Stored data
⁂

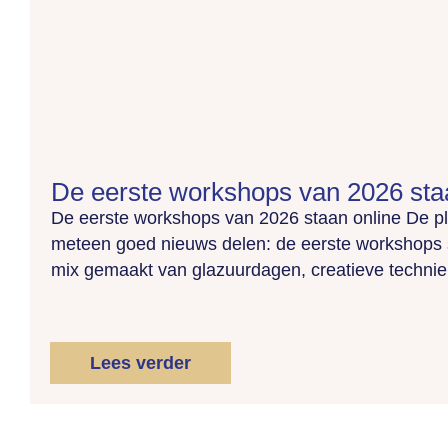
De eerste workshops van 2026 sta
De eerste workshops van 2026 staan online De p
meteen goed nieuws delen: de eerste workshops
mix gemaakt van glazuurdagen, creatieve technieke
Lees verder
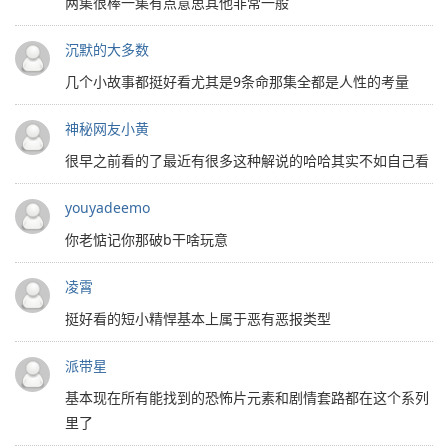
两集很棒一集有点意思其他非常一般
沉默的大多数
几个小故事都挺好看尤其是9条命那集全都是人性的考量
神秘网友小黄
很早之前看的了最近有很多这种解说的哈哈其实不如自己看
youyadeemo
你老惦记你那破b干啥玩意
凌霄
挺好看的短小精悍基本上属于恶有恶报类型
派带星
基本现在所有能找到的恐怖片元素和剧情套路都在这个系列
里了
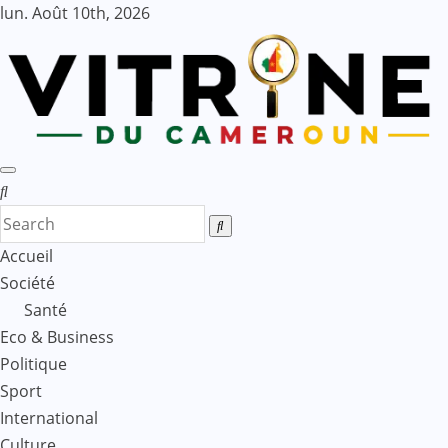
Skip
lun. Août 10th, 2026
to
content
Accueil
Société
Santé
Eco & Business
Politique
Sport
International
Culture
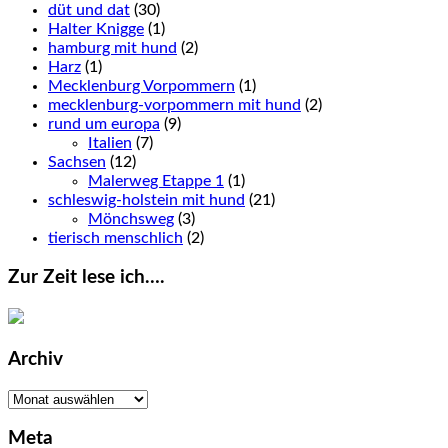
düt und dat
(30)
Halter Knigge
(1)
hamburg mit hund
(2)
Harz
(1)
Mecklenburg Vorpommern
(1)
mecklenburg-vorpommern mit hund
(2)
rund um europa
(9)
Italien
(7)
Sachsen
(12)
Malerweg Etappe 1
(1)
schleswig-holstein mit hund
(21)
Mönchsweg
(3)
tierisch menschlich
(2)
Zur Zeit lese ich….
Archiv
Archiv
Meta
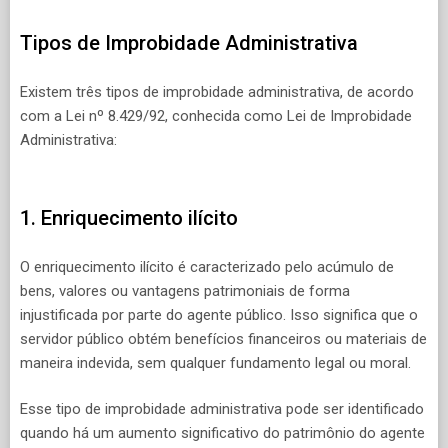
Tipos de Improbidade Administrativa
Existem três tipos de improbidade administrativa, de acordo
com a Lei nº 8.429/92, conhecida como Lei de Improbidade
Administrativa:
1. Enriquecimento ilícito
O enriquecimento ilícito é caracterizado pelo acúmulo de
bens, valores ou vantagens patrimoniais de forma
injustificada por parte do agente público. Isso significa que o
servidor público obtém benefícios financeiros ou materiais de
maneira indevida, sem qualquer fundamento legal ou moral.
Esse tipo de improbidade administrativa pode ser identificado
quando há um aumento significativo do patrimônio do agente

⁂

Task details: Because only the text is wanted, copy each record above precisely and omit its pictures.

Expected answer:
De eerste workshops van 2026 sta
De eerste workshops van 2026 staan online De p
meteen goed nieuws delen: de eerste workshops
mix gemaakt van glazuurdagen, creatieve technieke
Lees verder
两集很棒一集有点意思其他非常一般
沉默的大多数
几个小故事都挺好看尤其是9条命那集全都是人性的考量
神秘网友小黄
很早之前看的了最近有很多这种解说的哈哈其实不如自己看
youyadeemo
你老惦记你那破b干啥玩意
凌霄
挺好看的短小精悍基本上属于恶有恶报类型
派带星
基本现在所有能找到的恐怖片元素和剧情套路都在这个系列
里了
Skip
lun. Août 10th, 2026
to
content
Accueil
Société
Santé
Eco & Business
Politique
Sport
International
Culture
düt und dat
(30)
Halter Knigge
(1)
hamburg mit hund
(2)
Harz
(1)
Mecklenburg Vorpommern
(1)
mecklenburg-vorpommern mit hund
(2)
rund um europa
(9)
Italien
(7)
Sachsen
(12)
Malerweg Etappe 1
(1)
schleswig-holstein mit hund
(21)
Mönchsweg
(3)
tierisch menschlich
(2)
Zur Zeit lese ich….
Archiv
Archiv
Meta
Tipos de Improbidade Administrativa
Existem três tipos de improbidade administrativa, de acordo
com a Lei nº 8.429/92, conhecida como Lei de Improbidade
Administrativa:
1. Enriquecimento ilícito
O enriquecimento ilícito é caracterizado pelo acúmulo de
bens, valores ou vantagens patrimoniais de forma
injustificada por parte do agente público. Isso significa que o
servidor público obtém benefícios financeiros ou materiais de
maneira indevida, sem qualquer fundamento legal ou moral.
Esse tipo de improbidade administrativa pode ser identificado
quando há um aumento significativo do patrimônio do agente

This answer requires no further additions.